**Consigna 1**:
Según el texto sobre Ayutthaya, ¿por qué la cabeza de Buda atrapada entre las raíces del árbol en el Wat Mahathat resume el destino de la ciudad? Contesta en una a tres oraciones.
**Consigna 2**:
Indica si cada afirmación concuerda con el texto sobre Ayutthaya: responde sí o no y cita las palabras del texto que lo deciden. (a) Ayutthaya fue una de las ciudades más ricas del mundo entre 1351 y 1767. (b) Rama I fundó Bangkok en la orilla oeste del Chao Phraya. (c) Cualquier fiel puede vestir al Buda de Esmeralda.
**Consigna 3**:
Prolonga el texto sobre Ayutthaya a partir de su última oración.

A poco más de ochenta kilómetros de Bangkok, la isla de Ayutthaya guarda las ruinas de la que fue una de las ciudades más ricas del mundo entre 1351 y 1767. En su apogeo tuvo cientos de templos, palacios cubiertos de oro y barrios enteros de mercaderes portugueses, japoneses, persas, holandeses y franceses. Fue una capital abierta al mundo, donde un griego llegó a ser primer ministro y donde convivían iglesias, mezquitas y templos budistas.
De aquella grandeza queda hoy un campo de ruinas declarado Patrimonio de la Humanidad. Las estupas del Wat Phra Si Sanphet, la silueta del Wat Chaiwatthanaram a orillas del río y, sobre todo, la imagen que se volvió icónica —una cabeza de piedra de Buda atrapada entre las raíces de un árbol, en el Wat Mahathat— resumen el destino de la ciudad. Esa cabeza envuelta por el ficus condensa las dos caras de Ayutthaya: la devoción budista y la destrucción de 1767.
Porque estas ruinas no son solo el paso del tiempo, sino la huella de una catástrofe: la ciudad fue incendiada, saqueada y arrasada por el ejército birmano. Las estatuas decapitadas y los muros calcinados que hoy fotografían los turistas son testigos directos de aquel final. Ayutthaya es, para los tailandeses, un lugar de memoria tanto como de belleza.
Cuando en 1782 Rama I fundó Bangkok en la orilla este del Chao Phraya, no quiso una ciudad cualquiera: quiso reconstruir Ayutthaya. En la isla artificial de Rattanakosin, rodeada de canales, levantó el Gran Palacio y el Wat Phra Kaew, el templo del Buda de Esmeralda, la imagen más sagrada del país, una pequeña figura de jade tallada que solo el rey puede vestir. Cerca quedó el Wat Pho, con su enorme Buda reclinado cubierto de pan de oro y cuna del masaje tradicional tailandés.

**Conjunto de datos**:

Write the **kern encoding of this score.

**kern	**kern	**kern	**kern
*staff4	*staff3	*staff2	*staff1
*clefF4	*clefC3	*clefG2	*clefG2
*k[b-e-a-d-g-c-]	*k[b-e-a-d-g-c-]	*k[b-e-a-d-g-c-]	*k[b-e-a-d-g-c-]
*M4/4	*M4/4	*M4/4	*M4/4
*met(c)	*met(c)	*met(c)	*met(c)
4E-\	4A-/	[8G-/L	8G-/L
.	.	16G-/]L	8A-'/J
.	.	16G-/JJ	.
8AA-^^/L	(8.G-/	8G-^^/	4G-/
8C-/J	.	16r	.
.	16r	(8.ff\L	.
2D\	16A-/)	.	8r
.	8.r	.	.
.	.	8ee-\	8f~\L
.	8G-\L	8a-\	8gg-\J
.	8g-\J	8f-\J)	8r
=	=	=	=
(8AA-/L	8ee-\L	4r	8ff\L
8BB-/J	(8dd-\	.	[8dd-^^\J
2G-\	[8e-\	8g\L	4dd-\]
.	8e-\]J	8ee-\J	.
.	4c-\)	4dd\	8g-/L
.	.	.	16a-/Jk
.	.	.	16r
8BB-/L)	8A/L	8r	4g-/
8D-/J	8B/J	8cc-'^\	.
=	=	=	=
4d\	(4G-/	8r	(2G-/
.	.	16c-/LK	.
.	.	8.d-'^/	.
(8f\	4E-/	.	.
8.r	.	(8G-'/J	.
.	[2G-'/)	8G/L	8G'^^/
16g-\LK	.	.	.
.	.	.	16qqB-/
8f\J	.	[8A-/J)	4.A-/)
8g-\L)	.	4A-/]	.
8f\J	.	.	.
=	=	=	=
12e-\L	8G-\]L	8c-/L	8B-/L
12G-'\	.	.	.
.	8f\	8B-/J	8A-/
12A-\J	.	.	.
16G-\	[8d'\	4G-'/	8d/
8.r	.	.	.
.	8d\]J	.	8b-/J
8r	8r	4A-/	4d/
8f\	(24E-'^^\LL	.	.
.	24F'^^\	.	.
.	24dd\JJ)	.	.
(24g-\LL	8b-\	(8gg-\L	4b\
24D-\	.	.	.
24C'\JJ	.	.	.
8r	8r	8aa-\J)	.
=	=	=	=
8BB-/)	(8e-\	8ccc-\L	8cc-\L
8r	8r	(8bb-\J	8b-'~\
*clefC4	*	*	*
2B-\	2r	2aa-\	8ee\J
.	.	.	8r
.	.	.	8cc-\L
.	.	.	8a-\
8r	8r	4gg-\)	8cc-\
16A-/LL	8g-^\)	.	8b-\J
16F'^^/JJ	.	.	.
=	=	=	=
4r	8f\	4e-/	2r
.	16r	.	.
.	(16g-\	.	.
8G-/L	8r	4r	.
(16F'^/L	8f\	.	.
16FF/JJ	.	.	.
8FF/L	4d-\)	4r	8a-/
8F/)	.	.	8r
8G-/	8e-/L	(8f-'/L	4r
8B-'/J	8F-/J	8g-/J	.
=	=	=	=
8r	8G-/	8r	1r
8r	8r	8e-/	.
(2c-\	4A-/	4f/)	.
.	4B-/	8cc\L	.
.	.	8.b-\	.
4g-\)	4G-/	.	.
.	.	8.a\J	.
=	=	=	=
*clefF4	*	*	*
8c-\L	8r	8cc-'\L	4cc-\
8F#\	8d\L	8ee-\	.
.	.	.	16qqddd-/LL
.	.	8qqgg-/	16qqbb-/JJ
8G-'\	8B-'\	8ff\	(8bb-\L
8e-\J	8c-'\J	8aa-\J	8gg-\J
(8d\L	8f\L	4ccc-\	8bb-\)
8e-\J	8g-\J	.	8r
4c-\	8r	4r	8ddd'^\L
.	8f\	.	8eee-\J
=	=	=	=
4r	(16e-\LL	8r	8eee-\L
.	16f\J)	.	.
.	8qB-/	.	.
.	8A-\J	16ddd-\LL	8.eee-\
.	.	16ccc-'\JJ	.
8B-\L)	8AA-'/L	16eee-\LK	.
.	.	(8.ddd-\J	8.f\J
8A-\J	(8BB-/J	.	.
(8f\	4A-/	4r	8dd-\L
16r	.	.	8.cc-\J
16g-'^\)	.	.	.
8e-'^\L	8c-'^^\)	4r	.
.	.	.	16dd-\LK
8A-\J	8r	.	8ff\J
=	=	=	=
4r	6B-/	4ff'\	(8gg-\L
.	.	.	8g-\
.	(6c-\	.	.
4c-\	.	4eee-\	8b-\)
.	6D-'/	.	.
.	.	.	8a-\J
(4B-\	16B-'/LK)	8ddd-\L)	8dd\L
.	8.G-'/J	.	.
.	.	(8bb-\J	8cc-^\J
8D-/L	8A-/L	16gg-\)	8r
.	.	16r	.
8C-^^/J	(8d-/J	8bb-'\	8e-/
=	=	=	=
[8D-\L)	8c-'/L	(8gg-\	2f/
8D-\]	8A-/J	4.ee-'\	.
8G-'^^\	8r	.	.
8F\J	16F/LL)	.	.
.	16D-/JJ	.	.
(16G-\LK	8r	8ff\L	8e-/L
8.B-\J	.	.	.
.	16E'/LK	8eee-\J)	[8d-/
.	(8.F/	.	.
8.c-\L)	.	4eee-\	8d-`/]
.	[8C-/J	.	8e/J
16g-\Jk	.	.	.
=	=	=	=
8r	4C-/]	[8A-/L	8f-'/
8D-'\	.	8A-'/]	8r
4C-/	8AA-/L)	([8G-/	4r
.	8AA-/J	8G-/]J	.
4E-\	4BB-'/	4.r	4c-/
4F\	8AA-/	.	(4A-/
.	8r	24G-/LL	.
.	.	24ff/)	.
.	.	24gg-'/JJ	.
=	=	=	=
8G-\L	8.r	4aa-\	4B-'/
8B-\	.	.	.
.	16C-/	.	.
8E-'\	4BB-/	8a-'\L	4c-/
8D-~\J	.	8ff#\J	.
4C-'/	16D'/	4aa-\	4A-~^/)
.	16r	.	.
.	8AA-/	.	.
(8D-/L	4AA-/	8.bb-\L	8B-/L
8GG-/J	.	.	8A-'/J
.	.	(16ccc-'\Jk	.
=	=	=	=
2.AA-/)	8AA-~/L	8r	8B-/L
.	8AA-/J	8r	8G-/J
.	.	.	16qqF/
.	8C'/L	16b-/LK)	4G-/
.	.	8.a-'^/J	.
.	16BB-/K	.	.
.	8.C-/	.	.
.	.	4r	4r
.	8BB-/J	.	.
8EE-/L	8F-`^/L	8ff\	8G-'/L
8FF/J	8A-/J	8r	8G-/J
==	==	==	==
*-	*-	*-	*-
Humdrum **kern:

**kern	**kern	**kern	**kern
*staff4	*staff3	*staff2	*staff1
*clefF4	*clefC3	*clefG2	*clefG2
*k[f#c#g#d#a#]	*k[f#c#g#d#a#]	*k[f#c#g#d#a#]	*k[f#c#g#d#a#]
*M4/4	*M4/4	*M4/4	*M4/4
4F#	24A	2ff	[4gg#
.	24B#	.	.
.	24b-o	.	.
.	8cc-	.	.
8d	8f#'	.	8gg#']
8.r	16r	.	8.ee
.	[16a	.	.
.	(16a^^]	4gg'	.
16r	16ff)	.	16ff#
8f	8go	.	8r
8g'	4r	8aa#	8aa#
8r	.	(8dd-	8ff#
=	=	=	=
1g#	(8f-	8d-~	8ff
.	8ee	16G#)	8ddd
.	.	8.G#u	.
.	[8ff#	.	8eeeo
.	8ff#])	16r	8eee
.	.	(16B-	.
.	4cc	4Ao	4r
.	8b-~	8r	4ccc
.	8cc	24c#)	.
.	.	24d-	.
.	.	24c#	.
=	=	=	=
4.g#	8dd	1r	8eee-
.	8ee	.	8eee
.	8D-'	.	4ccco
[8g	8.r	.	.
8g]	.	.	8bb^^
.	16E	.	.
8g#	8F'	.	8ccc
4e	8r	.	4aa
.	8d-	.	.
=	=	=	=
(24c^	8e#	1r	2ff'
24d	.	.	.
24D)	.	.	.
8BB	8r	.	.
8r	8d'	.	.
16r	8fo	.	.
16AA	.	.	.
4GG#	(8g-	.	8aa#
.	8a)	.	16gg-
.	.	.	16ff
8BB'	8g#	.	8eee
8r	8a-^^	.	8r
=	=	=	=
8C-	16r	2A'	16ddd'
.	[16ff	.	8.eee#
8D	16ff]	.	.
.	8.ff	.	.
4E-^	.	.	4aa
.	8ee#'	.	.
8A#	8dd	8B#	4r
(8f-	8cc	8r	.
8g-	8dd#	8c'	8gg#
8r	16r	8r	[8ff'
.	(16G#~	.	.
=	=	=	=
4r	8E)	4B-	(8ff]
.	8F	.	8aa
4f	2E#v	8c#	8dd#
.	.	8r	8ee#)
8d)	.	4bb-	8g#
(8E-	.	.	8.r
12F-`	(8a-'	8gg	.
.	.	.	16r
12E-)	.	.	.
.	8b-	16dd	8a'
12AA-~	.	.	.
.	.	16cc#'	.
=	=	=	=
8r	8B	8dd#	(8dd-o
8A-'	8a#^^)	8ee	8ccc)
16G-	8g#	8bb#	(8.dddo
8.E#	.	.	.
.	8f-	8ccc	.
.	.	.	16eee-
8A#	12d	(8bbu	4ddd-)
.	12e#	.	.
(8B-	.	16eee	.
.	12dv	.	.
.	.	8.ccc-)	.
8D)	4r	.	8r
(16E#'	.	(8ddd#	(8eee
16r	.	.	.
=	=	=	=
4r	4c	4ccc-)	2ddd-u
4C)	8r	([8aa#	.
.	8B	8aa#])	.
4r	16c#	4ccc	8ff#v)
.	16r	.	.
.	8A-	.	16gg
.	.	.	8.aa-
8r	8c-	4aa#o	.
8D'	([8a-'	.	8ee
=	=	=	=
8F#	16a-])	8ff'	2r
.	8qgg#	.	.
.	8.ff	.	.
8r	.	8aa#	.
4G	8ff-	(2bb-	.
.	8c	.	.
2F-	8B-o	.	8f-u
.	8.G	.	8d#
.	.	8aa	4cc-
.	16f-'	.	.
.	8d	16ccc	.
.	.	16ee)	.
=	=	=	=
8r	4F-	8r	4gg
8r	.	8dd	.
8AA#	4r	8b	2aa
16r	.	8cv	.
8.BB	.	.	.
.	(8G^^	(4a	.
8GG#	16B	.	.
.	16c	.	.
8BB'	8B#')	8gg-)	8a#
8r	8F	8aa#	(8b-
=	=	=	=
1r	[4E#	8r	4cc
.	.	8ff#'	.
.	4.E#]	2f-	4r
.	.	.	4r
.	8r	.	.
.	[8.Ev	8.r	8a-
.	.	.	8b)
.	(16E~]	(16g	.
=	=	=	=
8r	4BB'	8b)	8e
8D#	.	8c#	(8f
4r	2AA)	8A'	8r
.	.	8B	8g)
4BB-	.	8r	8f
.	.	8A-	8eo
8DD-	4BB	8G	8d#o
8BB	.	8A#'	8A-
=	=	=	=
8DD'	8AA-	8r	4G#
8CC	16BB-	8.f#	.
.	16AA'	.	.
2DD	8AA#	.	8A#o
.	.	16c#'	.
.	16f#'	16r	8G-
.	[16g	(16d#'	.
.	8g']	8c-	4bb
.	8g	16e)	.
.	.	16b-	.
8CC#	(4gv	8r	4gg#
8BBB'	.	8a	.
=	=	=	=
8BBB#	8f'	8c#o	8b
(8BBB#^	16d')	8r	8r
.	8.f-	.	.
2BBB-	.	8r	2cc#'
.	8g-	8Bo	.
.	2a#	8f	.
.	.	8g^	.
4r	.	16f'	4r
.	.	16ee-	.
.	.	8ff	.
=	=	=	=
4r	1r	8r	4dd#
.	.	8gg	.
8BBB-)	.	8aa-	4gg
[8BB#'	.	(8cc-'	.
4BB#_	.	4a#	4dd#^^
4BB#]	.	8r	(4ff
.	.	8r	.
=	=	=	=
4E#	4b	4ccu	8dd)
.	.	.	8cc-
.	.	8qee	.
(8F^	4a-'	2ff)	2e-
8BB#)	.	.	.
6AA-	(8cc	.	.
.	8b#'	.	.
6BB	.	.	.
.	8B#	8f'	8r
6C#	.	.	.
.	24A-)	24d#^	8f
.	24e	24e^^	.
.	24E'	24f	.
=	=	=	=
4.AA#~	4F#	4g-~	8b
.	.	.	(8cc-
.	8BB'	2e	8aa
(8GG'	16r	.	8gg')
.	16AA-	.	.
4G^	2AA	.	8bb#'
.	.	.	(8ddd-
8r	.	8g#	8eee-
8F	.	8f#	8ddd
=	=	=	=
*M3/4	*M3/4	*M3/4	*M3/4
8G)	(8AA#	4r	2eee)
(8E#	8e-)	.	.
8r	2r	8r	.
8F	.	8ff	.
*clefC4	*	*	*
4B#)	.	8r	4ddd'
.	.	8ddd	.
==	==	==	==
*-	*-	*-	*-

**Respuesta 1**:
Porque esa cabeza envuelta por el ficus condensa las dos caras de Ayutthaya: la devoción budista y la destrucción de 1767. Las ruinas no son solo el paso del tiempo, sino la huella de una catástrofe: la ciudad fue incendiada, saqueada y arrasada por el ejército birmano.

**Respuesta 2**:
(a) Sí: «una de las ciudades más ricas del mundo entre 1351 y 1767».
(b) No: «fundó Bangkok en la orilla este del Chao Phraya».
(c) No: «que solo el rey puede vestir».

**Respuesta 3**:
Durante el siglo XIX, Bangkok era todavía una ciudad de agua, surcada por klong donde se hacía todo el comercio; los mercados flotantes que hoy son atracción turística son el recuerdo de aquella vida anfibia. La modernización de los reyes Mongkut y Chulalongkorn trajo avenidas, palacios de estilo europeo, tranvías y ferrocarriles, y empezó a transformar la aldea fluvial en metrópoli.
El siglo XX terminó el trabajo. La llegada masiva de dólares y soldados estadounidenses durante la Guerra de Vietnam, el 'boom' económico y la migración desde el campo convirtieron a Bangkok en una megaciudad caótica y vibrante de más de diez millones de habitantes, con rascacielos, atascos legendarios y la mejor comida callejera del planeta. Es el centro absoluto de Tailandia: aquí se concentran el poder, el dinero y buena parte de las tensiones políticas del país.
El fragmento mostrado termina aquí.